== PASSAGE PROVIDED

Features and limitations

In the below summary of RunCVM's current main features and limitations, [+] is used to indicate an area of compatibility with standard container runtimes and [-] is used indicate a feature of standard container runtimes that is unsupported.

N.B. docker run and docker exec options not listed below are unsupported and their effect, if used, is unspecified.

  • docker run
    • Mounts
      • [+] --mount (or -v) is supported for volume mounts, tmpfs mounts, and host file and directory bind-mounts (the dst mount path /disks is reserved)
      • [-] Bind-mounting host sockets or devices, and --device is unsupported
    • Networking
      • [+] The default bridge network is supported
      • [+] Custom/user-defined networks specified using --network are supported, including Docker DNS resolution of container names and respect for custom network MTU
      • [+] Multiple network interfaces - when attached via docker run --network or docker network connect (but only to a created and not yet running container) - are supported (including scope=overlay networks and those with multiple subnets)
      • [+] --publish (or -p) is supported
      • [+] --dns, --dns-option, --dns-search are supported
      • [+] --ip is supported
      • [+] --hostname (or -h) is supported
      • [-] docker network connect on a running container is not supported
      • [-] --network=host and --network=container:name|id are not supported
      • [-] IPv6 is not supported
    • Execution environment
      • [+] --user (or -u) is supported
      • [?] --workdir (or -w) is supported
      • [+] --env (or -e), --env-file is supported
      • [+] --entrypoint is supported
      • [+] --init - is supported (but runs RunCVM's own VM init process rather than Docker's default, tini)
    • stdio/Terminals
      • [+] --detach (or -d) is supported
      • [+] --interactive (or -i) is supported
      • [+] --tty (or -t) is supported (but to enter CTRL-T one must press CTRL-T twice)
      • [+] --attach (or -a) is supported
      • [+] Stdout and Stderr output should be broadly similar to running the same workload in a standard runc container
      • [-] Stdout and Stderr are not independently multiplexed so docker run --runtime=runcvm debian bash -c 'echo stdout; echo stderr >&2' >/tmp/stdout 2>/tmp/stderr does not produce the expected result
      • [-] Stdout and Stderr sent very soon after VM launch might be corrupted due to serial console issues
      • [-] Stdout and Stderr sent immediately before VM shutdown might not always be fully flushed
    • Resource allocation and limits
      • [+] --cpus is supported to specify number of VM CPUs
      • [+] --memory (or -m) is supported to specify VM memory
      • [-] Other container resource limit options such as (--cpu-*), block IO (--blkio-*), kernel memory (--kernel-memory) are unsupported or untested
    • Exit code
      • [+] Returning the entrypoint's exit code is supported, but it currently requires application support
      • [-] To return an exit code, your entrypoint may either write its exit code to /.runcvm/exit-code (supported exit codes 0-255) or call /opt/runcvm/sbin/qemu-exit <code> (supported exit codes 0-127). Automatic handling of exit codes from the entrypoint will be provided in a later version.

====
== DATA EXTRACT

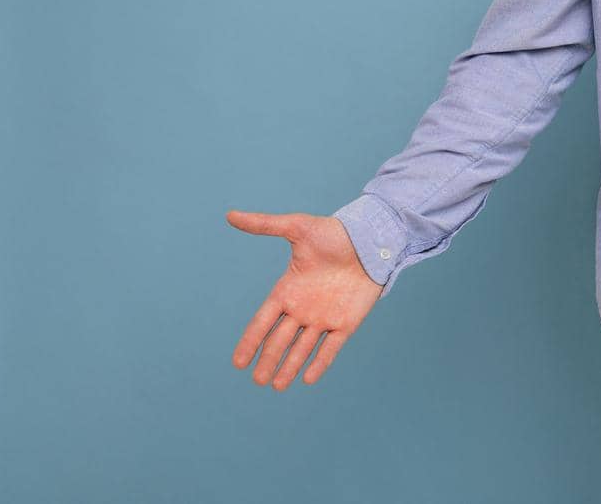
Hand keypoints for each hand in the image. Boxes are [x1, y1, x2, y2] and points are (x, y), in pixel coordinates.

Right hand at [226, 210, 382, 390]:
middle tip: (258, 380)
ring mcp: (324, 318)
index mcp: (286, 290)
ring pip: (302, 348)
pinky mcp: (346, 323)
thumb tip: (230, 215)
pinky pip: (330, 348)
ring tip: (276, 385)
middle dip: (268, 360)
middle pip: (280, 340)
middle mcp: (302, 308)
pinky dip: (319, 363)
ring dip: (289, 366)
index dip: (250, 342)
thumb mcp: (297, 227)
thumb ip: (264, 225)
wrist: (370, 239)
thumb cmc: (333, 233)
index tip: (237, 362)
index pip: (262, 322)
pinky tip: (307, 379)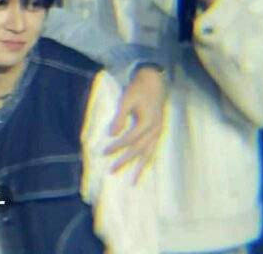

====

> [ASSIGNMENT]:
Answer these questions about the RunCVM features and limitations summary:
(a) Which destination mount path is reserved?
(b) What does --init run in place of Docker's default, tini?
(c) What range of exit codes is supported when an entrypoint writes its exit code to /.runcvm/exit-code?

> [RESULT FOR THIS EXERCISE]:
(a) /disks
(b) RunCVM's own VM init process
(c) 0-255